We retrieved 14,514 articles and included 216 articles. Data-driven population segmentation analysis was widely used in different clinical contexts. 163 studies examined the general population while 53 focused on specific population with certain diseases or conditions, including psychological, oncological, respiratory, cardiovascular, and gastrointestinal conditions. Variables used for segmentation in the studies are heterogeneous. Most studies (n = 170) utilized secondary data in community settings (n = 185). The most common segmentation method was latent class/profile/transition/growth analysis (n = 96) followed by K-means cluster analysis (n = 60) and hierarchical analysis (n = 50), each having its advantages, disadvantages, and practical considerations. We also identified key criteria to evaluate a segmentation framework: internal validity, external validity, identifiability/interpretability, substantiality, stability, actionability/accessibility, and parsimony.

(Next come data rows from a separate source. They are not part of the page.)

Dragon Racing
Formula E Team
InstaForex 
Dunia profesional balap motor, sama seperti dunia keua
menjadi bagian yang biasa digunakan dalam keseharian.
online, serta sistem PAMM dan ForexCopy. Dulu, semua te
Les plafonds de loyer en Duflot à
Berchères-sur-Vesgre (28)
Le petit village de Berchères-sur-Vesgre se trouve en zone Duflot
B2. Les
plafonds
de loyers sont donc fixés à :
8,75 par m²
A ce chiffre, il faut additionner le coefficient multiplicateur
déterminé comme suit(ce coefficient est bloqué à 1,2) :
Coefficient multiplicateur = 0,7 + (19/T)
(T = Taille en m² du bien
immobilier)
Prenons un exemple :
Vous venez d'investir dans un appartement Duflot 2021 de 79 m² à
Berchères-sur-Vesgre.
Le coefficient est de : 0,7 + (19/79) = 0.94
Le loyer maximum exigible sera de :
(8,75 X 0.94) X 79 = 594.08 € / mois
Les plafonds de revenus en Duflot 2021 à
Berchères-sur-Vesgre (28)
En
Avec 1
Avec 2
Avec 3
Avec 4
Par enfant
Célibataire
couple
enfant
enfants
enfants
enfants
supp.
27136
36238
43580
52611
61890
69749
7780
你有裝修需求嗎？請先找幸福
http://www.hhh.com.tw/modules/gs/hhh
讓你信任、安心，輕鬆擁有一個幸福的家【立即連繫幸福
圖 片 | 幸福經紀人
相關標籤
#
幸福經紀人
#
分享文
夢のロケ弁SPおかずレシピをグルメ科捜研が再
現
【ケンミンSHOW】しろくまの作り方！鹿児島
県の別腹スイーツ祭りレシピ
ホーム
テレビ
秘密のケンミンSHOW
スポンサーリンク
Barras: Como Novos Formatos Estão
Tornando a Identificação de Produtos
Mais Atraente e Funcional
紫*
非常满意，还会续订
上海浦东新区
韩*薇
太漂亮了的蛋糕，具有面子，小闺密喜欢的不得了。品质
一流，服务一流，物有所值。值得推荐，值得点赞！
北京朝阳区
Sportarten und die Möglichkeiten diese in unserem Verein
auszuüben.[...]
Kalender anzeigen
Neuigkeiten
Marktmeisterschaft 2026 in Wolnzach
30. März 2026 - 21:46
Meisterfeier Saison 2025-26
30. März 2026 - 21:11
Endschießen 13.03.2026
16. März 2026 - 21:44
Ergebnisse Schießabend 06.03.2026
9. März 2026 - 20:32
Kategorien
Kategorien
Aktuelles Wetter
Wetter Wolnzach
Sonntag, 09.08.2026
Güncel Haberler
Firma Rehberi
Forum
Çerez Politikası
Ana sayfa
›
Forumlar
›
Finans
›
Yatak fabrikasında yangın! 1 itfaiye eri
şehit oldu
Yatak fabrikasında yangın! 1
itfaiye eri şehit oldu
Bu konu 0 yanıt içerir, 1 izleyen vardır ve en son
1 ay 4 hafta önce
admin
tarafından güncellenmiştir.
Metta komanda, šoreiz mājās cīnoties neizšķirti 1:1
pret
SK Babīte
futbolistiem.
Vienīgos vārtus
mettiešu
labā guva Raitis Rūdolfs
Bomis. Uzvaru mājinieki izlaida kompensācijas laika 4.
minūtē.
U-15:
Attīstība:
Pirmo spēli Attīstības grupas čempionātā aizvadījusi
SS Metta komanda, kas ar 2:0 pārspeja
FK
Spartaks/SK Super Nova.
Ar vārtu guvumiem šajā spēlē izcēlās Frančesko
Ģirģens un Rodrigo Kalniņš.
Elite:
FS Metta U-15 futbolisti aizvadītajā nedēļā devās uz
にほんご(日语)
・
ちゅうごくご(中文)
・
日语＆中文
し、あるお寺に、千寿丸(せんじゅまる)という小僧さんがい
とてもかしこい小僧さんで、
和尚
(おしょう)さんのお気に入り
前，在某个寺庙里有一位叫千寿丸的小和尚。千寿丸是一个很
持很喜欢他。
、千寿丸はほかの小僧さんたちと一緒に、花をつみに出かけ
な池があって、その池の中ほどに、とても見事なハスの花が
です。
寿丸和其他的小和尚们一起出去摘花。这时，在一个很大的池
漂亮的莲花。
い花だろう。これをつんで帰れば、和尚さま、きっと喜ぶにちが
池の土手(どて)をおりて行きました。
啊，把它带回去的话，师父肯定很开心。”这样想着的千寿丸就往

Data-driven population segmentation has been widely applied and holds great potential in managing population health. The evaluations of segmentation outcome require the interplay of data analytics and subject matter expertise. The optimal framework for segmentation requires further research.
数据驱动的人群细分分析利用数据分析将异质人群划分为具有相似医疗特征的简约且相对同质的组。这是一种有前途的以患者为中心的分析方法,可针对每个细分群体实施有效的综合医疗干预措施。尽管该方法得到了广泛应用,但目前尚无关于数据驱动的人群细分分析的临床应用的系统评价。
我们按照 PRISMA 标准,使用 PubMed、Embase 和 Web of Science 进行了系统文献检索。我们纳入了应用实证健康数据进行数据驱动的人群细分分析的英文同行评审文章。我们总结了细分分析应用的临床环境,比较和对比了不同细分方法的优缺点和实际考虑因素,并评估了所有纳入研究的细分结果。这些研究由两名独立的审查员进行评估。
我们检索到 14514 篇文章,纳入了 216 篇文章。数据驱动的人群细分分析在不同的临床环境中得到了广泛应用。163 项研究考察了一般人群,而 53 项研究则针对特定人群,包括心理、肿瘤、呼吸、心血管和胃肠道疾病等。研究中用于细分的变量具有异质性。大多数研究(n=170)利用社区环境中的二级数据(n=185)。最常见的细分方法是潜在类别/特征/过渡/增长分析(n=96),其次是 K-均值聚类分析(n=60)和层次分析(n=50),每种方法都有其优缺点和实际考虑因素。我们还确定了评估细分框架的关键标准:内部有效性、外部有效性、可识别性/可解释性、实质性、稳定性、可操作性/可及性和简约性。
数据驱动的人群细分已经得到了广泛应用,并在管理人群健康方面具有巨大的潜力。细分结果的评估需要数据分析和主题专业知识的相互作用。最佳的细分框架需要进一步研究。